The work borrows its vocabulary from a number of drinking vessels found in archeological sites and used from 1086 - Acton’s first recording in the doomsday book to periods much closer to us.
Twelve enlarged replicas of some of them are placed on buildings all along the High Street. They will invite the viewers not only to look at them but also, trying to locate them, to explore their surroundings in a new way, to pay more attention to their everyday environment.
Jim Newboult fashioning one of the enlarged vessels at the Trinity Court Potteries, Nottinghamshire.
Nature is invited to take an active part in the work. The travelers, which used to stop in Acton are represented by an other type of travellers: birds. Each of the vessels contains a nesting box. The height of their locations, the size of the boxes and the diameter of their entry are adapted to specific bird species of which some are endangered. To invite life into it gives the work a wider dimension and extends it into the future, offering every year a shelter for new families of birds.

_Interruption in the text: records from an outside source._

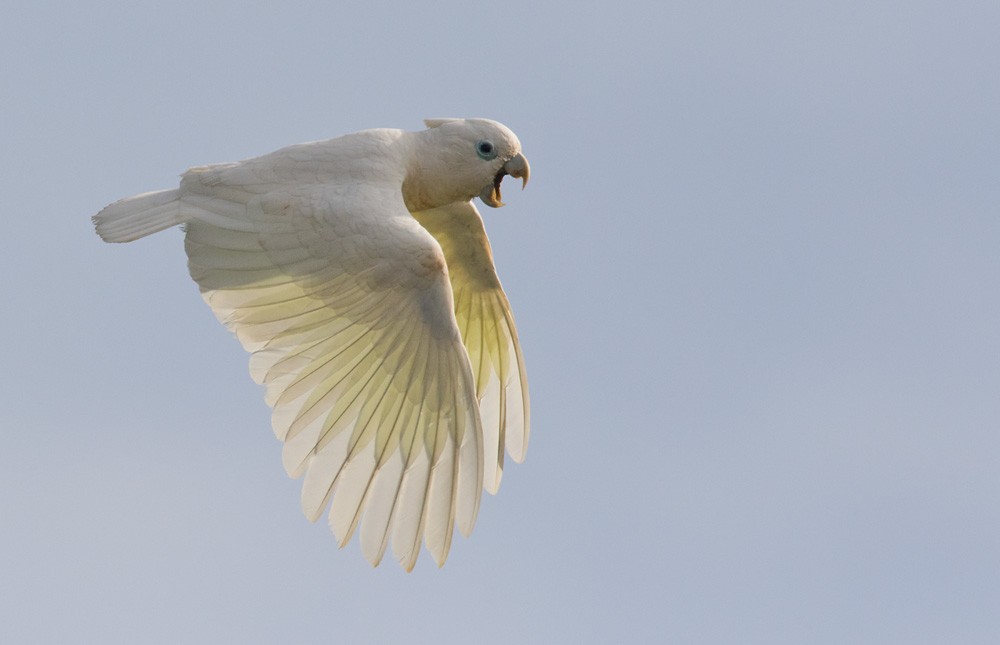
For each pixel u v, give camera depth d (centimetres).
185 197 1208
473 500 1173
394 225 1179
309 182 1216
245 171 1211
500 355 1405
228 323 1172
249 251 1180
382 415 1183
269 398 1165
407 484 1178
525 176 1355
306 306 1175
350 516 1166
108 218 1209
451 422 1183
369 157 1260
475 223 1384
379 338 1183
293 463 1161
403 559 1167
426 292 1173
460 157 1334
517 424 1397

The oak tree is the heraldic emblem of the town which had been named from it: Oak Town = Acton. A first version of the project involved the planting of a mature oak tree in front of Saint Mary’s church as well as the organization of a yearly festival, involving businesses, shops and pubs all along the High Street. Some technical issues making difficult the realisation of these propositions, the project had to evolve to what it is now. The oak tree, nevertheless, still appears in a temporary part of the work: Beechworth House, a vast disused concrete building offering quite a grim presence on the High Street, now hosts the large photographic image of an oak tree covering its entire façade hence changing the atmosphere of the whole street.